Yazar | : | Francis Marion-Crawford |
İsbn | : | 9789944880954 |
Yayın Tarihi | : | Haziran, 2007 |
Dil | : | Türkçe |
Sayfa Sayısı | : | 84 |
Ölçü | : | 13 x 19,5 cm |
Yayınevi | : | T. İş Bankası Kültür Yayınları |
1890'larda İstanbul, yayınlandığı dönemde ilgi görmüş, ancak sonradan yazarının ve çizerinin diğer eserlerinin arasında gözden kaybolmuş sıra dışı bir eser. Francis Marion-Crawford'un metni ve Edwin Lord Weeks'in çizimleri ABD'de dönemin popüler dergilerinden Scribner's Magazine'de Aralık 1893 ve Ocak 1894'te iki bölüm halinde yayınlanmış, bundan kısa süre sonra da kitaplaştırılmıştı.
Metin de, resimler de İstanbul'u betimleyen çağdaşlarından önemli derecede farklılıklar gösterir. Hem Crawford, hem Weeks o dönemlerde ABD ve Avrupa'da yayımlanan İstanbul ve Osmanlı İmparatorluğu konulu anı ve seyahatnamelerde yaygın görülen klişelerden büyük ölçüde uzak durmayı tercih etmişlerdi. İstanbul'la ilgili metinler genellikle şehrin Helen, Roma ve Bizans dönemlerine bolca yer verir; büyük anıtlar ile saray, harem ve konak yaşamına dair kulaktan dolma spekülatif -ve de egzotik- bilgilerle örülürdü. Çizimlerde de benzer bir tercih söz konusuydu: Saraylar, camiler, Kapalıçarşı, harem ve kadınlar -herhalde talep de gördükleri için- bu tür eserlerde bolca boy gösterirdi.

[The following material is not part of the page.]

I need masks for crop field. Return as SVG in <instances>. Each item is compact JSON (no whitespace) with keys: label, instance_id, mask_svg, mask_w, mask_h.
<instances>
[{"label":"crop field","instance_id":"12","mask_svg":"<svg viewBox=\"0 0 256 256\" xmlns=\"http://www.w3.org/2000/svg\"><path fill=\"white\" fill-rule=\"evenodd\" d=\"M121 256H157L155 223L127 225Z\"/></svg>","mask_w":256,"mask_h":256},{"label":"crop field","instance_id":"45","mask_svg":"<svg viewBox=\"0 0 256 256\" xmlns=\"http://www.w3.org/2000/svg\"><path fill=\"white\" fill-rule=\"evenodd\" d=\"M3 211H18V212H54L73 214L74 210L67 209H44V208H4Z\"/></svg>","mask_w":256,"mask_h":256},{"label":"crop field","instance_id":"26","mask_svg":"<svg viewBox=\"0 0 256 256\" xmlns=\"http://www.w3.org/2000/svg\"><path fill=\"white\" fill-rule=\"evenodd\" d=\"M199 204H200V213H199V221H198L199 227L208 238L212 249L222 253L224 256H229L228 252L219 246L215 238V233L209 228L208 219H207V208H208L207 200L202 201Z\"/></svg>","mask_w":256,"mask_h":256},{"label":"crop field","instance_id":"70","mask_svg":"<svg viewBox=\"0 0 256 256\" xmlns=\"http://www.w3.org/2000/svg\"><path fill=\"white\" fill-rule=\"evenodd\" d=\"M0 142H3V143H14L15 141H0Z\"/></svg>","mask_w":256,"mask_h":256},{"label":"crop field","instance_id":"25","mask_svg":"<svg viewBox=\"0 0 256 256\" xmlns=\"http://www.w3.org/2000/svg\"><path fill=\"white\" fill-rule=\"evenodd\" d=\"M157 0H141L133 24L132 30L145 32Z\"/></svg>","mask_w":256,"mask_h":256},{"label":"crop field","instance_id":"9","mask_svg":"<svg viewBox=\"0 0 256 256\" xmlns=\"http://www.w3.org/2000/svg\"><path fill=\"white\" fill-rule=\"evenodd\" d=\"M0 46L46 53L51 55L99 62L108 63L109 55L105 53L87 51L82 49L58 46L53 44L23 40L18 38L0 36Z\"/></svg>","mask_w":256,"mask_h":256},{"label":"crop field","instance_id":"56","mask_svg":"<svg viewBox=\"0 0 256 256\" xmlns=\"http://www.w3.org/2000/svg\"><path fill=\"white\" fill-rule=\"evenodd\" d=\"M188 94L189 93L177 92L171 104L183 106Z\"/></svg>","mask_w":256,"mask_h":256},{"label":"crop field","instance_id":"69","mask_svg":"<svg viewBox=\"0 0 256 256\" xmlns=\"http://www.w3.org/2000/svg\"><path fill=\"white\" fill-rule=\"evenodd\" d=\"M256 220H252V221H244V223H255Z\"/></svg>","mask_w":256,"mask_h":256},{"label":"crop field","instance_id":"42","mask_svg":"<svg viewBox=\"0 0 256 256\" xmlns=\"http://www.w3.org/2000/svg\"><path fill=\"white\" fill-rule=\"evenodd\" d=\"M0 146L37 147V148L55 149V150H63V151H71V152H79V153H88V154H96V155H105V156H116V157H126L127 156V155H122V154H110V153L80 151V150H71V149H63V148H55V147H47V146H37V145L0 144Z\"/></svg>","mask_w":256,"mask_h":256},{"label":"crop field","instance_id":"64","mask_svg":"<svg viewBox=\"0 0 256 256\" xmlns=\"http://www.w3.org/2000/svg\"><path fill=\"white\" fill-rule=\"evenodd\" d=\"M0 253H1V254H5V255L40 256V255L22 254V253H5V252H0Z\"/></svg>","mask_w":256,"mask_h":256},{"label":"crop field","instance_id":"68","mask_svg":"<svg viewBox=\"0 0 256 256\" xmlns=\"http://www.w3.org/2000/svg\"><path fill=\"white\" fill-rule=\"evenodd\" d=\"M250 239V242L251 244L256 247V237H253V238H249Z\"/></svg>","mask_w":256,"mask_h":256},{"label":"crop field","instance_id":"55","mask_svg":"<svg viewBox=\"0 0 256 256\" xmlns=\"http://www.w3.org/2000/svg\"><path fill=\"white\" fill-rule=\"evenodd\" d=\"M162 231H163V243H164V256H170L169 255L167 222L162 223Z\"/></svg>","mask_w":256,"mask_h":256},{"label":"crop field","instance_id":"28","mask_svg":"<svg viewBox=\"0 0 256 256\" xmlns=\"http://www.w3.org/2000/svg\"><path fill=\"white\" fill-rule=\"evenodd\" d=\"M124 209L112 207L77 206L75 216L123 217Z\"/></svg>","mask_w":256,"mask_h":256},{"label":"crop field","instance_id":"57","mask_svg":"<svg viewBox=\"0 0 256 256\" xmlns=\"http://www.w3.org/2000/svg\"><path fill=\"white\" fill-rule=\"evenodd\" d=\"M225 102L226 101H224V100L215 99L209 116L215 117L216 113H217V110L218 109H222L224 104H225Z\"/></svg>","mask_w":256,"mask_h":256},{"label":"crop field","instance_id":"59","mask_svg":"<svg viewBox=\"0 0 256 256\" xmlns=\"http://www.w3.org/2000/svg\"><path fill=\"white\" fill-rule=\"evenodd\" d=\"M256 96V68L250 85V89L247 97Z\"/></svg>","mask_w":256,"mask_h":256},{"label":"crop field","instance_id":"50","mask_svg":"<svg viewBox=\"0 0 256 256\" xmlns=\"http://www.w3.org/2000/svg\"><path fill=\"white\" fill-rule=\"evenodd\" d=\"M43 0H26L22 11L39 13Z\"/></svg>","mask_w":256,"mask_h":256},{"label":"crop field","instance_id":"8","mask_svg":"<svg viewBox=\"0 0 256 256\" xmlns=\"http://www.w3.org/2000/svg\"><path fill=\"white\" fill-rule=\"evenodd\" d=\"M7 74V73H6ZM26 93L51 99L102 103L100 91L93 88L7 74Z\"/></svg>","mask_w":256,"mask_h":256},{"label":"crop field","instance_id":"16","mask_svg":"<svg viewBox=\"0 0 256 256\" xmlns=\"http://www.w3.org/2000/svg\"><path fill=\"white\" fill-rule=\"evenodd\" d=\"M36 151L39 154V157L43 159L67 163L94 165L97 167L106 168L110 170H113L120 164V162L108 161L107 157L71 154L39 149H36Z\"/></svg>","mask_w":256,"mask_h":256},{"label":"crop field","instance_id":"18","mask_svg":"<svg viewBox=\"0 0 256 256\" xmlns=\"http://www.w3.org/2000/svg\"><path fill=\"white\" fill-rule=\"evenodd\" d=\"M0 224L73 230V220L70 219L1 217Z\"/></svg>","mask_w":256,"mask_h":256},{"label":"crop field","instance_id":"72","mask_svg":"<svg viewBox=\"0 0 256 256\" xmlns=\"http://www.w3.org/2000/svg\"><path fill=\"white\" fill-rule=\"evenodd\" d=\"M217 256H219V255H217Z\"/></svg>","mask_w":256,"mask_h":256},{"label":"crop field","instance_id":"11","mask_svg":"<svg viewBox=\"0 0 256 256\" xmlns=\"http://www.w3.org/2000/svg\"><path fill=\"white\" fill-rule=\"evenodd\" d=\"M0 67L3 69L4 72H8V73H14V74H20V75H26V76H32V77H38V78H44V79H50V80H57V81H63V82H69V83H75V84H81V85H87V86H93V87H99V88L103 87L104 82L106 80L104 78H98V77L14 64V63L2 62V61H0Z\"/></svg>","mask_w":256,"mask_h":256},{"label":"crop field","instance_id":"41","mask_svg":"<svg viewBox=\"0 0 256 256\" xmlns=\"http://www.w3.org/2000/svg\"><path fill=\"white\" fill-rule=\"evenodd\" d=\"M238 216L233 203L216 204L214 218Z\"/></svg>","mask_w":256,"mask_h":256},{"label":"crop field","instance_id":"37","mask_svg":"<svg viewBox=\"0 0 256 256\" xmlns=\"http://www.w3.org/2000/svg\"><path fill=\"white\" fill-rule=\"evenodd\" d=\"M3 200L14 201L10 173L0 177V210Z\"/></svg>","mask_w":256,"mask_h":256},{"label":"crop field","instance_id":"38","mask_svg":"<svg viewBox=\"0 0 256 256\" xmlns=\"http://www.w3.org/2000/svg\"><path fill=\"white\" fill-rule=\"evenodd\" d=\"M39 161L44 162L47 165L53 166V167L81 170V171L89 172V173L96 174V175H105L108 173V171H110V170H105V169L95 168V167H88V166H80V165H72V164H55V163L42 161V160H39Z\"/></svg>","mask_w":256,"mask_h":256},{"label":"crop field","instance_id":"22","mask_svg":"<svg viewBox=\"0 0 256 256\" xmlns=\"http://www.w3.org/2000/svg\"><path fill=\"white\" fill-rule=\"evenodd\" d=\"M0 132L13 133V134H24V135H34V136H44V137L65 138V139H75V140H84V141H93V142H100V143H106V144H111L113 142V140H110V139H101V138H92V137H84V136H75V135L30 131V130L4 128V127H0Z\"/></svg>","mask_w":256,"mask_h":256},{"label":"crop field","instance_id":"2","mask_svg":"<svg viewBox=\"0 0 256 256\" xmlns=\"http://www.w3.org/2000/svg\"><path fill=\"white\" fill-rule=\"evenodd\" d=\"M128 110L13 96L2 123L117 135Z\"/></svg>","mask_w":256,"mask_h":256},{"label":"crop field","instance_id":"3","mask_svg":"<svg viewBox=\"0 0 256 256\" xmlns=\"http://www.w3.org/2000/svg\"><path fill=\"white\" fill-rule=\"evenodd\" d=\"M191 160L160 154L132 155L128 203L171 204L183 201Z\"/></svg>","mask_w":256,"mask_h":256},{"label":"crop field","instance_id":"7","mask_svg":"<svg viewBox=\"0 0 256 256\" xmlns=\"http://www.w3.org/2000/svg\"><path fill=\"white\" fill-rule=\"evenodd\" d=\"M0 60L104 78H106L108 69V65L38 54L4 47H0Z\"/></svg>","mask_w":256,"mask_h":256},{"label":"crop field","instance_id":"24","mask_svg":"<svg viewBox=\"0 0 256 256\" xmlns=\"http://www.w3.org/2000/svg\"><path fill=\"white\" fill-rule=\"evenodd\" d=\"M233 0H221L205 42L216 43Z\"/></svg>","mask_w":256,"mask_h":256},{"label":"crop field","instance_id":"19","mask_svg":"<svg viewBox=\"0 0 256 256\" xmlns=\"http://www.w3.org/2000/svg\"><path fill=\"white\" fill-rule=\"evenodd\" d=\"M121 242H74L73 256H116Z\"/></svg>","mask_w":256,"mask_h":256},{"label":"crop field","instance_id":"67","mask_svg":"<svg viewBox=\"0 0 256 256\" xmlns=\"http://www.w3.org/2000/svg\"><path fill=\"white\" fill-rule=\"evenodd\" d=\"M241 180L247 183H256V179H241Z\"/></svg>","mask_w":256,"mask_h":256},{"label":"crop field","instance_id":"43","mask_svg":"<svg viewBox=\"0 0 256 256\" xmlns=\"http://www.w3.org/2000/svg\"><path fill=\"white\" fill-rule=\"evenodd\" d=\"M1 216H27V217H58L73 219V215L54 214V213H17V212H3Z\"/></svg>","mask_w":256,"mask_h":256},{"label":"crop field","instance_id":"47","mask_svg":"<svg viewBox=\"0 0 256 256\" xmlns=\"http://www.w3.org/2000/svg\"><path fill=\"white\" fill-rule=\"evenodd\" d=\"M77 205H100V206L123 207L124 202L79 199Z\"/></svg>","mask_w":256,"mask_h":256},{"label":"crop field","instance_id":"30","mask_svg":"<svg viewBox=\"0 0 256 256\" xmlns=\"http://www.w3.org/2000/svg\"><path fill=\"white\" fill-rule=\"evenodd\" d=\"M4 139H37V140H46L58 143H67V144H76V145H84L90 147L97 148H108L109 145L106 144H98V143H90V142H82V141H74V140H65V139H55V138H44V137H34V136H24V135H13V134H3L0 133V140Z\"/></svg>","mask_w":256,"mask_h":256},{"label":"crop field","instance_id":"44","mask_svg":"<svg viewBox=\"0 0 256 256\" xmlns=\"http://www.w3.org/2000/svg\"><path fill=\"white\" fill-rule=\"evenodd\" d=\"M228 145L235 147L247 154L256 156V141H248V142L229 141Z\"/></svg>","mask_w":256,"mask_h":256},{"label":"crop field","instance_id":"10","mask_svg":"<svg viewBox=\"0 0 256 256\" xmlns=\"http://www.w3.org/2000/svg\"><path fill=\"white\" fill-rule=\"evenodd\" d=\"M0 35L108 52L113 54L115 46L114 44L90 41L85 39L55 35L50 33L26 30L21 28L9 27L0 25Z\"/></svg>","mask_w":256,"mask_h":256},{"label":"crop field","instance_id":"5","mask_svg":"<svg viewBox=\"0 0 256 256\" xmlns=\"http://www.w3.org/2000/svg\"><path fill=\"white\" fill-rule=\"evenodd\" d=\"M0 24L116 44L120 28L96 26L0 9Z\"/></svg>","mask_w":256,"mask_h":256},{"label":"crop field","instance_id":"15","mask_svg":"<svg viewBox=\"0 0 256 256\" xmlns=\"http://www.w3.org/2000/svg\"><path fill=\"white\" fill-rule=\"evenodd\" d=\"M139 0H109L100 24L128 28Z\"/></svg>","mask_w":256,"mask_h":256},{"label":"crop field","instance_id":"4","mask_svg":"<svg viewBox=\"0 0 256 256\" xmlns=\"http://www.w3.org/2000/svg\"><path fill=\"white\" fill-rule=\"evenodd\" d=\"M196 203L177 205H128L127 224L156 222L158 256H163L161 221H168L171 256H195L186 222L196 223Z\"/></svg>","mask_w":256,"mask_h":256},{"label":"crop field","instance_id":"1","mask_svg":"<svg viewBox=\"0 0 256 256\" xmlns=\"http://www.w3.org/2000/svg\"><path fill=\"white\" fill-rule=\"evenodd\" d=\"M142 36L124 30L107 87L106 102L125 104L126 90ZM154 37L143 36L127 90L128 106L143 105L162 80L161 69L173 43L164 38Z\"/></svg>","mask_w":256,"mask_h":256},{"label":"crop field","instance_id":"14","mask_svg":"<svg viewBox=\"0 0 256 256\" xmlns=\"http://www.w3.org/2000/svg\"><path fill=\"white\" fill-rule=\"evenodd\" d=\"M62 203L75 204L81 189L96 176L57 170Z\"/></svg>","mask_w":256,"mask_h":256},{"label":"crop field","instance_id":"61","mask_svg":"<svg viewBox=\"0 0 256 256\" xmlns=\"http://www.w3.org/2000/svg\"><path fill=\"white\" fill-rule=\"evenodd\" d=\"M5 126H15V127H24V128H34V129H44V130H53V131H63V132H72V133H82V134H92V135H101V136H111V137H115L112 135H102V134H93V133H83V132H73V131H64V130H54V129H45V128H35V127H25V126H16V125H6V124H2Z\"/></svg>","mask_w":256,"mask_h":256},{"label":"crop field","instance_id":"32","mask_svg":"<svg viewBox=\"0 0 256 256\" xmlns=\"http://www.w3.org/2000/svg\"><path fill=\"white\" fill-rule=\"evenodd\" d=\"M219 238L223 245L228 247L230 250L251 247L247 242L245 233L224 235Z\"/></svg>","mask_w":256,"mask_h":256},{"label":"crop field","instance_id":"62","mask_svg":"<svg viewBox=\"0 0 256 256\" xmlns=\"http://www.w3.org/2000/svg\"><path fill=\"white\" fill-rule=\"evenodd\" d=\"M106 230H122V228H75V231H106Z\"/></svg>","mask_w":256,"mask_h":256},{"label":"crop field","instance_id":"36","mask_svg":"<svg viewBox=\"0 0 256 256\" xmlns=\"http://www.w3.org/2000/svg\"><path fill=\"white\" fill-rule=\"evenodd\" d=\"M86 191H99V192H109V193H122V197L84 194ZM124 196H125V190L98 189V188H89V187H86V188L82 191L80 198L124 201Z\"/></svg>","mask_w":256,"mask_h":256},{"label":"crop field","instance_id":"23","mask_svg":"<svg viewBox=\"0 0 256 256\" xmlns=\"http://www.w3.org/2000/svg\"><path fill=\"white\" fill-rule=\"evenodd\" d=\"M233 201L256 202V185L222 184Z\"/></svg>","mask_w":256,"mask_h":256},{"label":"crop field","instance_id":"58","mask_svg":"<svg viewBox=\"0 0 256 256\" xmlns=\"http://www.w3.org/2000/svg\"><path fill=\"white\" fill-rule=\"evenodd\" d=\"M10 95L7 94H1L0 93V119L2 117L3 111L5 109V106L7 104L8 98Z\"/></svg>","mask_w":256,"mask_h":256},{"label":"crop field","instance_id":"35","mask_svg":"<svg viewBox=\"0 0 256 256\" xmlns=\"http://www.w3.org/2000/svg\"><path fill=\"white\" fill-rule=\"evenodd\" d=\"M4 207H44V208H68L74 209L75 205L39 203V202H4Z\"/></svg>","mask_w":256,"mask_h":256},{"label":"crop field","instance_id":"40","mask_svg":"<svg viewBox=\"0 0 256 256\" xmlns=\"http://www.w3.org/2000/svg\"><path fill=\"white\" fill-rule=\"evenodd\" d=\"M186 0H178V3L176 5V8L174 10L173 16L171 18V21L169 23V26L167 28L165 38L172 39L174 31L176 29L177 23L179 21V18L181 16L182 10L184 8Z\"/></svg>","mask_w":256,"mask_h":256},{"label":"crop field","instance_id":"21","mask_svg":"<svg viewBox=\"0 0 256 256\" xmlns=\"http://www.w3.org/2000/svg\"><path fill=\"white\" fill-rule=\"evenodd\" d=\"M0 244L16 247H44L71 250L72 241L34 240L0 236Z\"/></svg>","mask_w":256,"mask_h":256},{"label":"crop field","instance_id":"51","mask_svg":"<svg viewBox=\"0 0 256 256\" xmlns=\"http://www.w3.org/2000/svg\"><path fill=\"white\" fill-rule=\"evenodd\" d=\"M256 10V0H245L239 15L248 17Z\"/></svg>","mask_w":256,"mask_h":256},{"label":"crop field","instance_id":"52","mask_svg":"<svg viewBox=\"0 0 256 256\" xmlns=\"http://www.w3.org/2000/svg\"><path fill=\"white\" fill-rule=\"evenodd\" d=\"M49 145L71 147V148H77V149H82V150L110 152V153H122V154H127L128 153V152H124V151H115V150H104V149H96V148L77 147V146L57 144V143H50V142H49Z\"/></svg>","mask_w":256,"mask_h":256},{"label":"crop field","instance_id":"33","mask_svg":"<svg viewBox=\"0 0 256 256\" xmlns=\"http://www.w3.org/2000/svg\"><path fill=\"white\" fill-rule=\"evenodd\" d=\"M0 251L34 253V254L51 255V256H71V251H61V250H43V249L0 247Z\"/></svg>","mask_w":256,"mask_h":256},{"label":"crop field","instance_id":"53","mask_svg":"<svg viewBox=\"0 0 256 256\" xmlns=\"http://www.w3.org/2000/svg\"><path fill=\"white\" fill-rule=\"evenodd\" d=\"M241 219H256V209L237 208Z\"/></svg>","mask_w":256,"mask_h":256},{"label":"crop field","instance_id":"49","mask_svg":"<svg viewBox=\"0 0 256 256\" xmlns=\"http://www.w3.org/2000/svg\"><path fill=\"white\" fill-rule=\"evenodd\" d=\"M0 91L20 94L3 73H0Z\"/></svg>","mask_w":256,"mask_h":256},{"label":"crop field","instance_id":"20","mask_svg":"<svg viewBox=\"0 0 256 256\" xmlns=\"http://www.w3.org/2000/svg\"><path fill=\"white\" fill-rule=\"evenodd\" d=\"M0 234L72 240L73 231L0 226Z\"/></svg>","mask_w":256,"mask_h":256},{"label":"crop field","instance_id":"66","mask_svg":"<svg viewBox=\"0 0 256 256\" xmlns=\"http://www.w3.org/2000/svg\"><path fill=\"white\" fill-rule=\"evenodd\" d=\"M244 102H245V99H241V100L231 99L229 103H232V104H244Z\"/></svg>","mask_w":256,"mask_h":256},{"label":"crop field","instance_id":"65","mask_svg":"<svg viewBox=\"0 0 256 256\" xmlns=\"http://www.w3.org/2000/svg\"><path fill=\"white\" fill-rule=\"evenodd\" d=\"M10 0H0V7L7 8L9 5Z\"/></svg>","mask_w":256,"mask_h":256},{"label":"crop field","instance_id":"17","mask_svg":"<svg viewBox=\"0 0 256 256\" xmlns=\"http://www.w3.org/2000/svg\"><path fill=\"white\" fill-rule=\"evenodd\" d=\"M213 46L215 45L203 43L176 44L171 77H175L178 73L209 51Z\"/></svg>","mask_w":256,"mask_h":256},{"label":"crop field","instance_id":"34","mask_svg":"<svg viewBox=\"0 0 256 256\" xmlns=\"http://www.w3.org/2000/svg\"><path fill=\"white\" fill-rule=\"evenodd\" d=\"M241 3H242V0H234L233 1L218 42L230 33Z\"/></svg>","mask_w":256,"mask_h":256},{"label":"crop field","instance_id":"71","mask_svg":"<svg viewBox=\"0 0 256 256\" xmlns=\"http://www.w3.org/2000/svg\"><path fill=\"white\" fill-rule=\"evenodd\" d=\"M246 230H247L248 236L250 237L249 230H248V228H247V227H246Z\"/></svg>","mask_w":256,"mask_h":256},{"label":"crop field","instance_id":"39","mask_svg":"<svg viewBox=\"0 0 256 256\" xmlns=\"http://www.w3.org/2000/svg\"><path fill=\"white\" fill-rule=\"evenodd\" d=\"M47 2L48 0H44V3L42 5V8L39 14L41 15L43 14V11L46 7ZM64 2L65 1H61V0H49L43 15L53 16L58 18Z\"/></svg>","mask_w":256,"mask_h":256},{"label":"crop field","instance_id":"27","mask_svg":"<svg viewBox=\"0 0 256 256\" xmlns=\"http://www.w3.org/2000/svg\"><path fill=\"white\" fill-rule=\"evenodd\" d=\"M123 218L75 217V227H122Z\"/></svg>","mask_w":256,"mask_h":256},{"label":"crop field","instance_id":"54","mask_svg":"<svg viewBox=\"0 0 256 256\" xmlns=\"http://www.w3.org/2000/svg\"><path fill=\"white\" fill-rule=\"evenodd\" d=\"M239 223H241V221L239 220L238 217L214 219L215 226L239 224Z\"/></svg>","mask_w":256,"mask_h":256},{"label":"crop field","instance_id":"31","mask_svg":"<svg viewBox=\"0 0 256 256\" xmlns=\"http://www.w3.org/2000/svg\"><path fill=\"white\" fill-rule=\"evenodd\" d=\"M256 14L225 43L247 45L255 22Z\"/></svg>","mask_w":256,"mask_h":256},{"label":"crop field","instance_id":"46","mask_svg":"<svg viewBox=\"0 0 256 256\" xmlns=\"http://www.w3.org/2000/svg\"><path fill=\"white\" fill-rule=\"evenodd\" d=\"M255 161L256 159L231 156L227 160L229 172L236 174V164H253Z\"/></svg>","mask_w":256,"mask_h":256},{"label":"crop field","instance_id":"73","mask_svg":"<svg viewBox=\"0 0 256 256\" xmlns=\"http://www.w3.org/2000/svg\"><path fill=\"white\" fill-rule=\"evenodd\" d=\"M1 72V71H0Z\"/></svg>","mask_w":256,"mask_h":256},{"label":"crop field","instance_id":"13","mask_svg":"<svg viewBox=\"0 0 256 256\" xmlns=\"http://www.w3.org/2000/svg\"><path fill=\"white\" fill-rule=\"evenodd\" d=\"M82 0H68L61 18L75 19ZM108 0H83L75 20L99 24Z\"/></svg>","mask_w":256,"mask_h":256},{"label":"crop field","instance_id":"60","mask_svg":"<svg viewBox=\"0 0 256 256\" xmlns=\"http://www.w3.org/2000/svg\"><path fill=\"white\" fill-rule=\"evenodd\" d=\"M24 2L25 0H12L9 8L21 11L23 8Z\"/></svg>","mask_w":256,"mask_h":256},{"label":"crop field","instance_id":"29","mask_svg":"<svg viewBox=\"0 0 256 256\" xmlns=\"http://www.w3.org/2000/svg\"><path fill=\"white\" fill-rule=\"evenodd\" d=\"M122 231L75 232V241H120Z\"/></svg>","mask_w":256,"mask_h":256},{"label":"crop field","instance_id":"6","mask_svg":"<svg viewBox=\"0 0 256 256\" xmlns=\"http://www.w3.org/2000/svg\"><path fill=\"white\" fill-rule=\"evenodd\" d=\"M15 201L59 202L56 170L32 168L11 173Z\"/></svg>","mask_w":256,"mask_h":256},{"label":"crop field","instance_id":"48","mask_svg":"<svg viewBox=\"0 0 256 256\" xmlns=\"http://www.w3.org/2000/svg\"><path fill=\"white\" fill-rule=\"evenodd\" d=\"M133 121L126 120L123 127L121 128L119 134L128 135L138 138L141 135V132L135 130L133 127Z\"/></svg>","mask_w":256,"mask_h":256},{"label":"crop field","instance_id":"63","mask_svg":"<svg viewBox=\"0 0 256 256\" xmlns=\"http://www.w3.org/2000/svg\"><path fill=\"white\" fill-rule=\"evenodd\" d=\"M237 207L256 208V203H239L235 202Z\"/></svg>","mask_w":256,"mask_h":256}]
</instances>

Yazarın ve çizerin bu konudaki farklı tutumları ise bir tesadüften kaynaklanmıyordu. Her ikisi de döneminin öncü sanatçıları arasında yer alıyordu. Crawford (1854-1909) varlıklı bir ABD'li ailenin çocuğu olarak İtalya'da doğmuş ve yaşamının büyük bölümünü orada geçirmişti. İtalyan ve Doğu Akdeniz kültürlerine pek çok entelektüelle kıyaslanmayacak düzeyde hâkimdi. Sözgelimi Siciiyalı mafya ailelerini konu alan Saracinesca dörtlernesiyle (Saracinesca-1887, Sant' Ilario-1889, Don Orsino-1892, ve Corleone-1896) mafya olgusunun Batı edebiyatına ve sanatına girişini sağlayan oydu. Weeks'de (1849-1903) benzer biçimde, ABD'de doğmuş ve temel eğitimini orada almış, ancak ressam olmaya karar verdiğinde, 1870'lerin başında Paris'e gelerek dönemin önde gelen oryantalist ressamlarından Gerome'un atölyesinde çalışmış, üstelik pek çok oryantalist ressamdan farklı olarak eserlerini bizzat gözlemleyerek çizmeyi tercih etmişti. Bunun için uzun süre Fas'ta bulunarak Batılıların pek giremediği yerlere de girerek ilk çarpıcı eserlerini vermişti...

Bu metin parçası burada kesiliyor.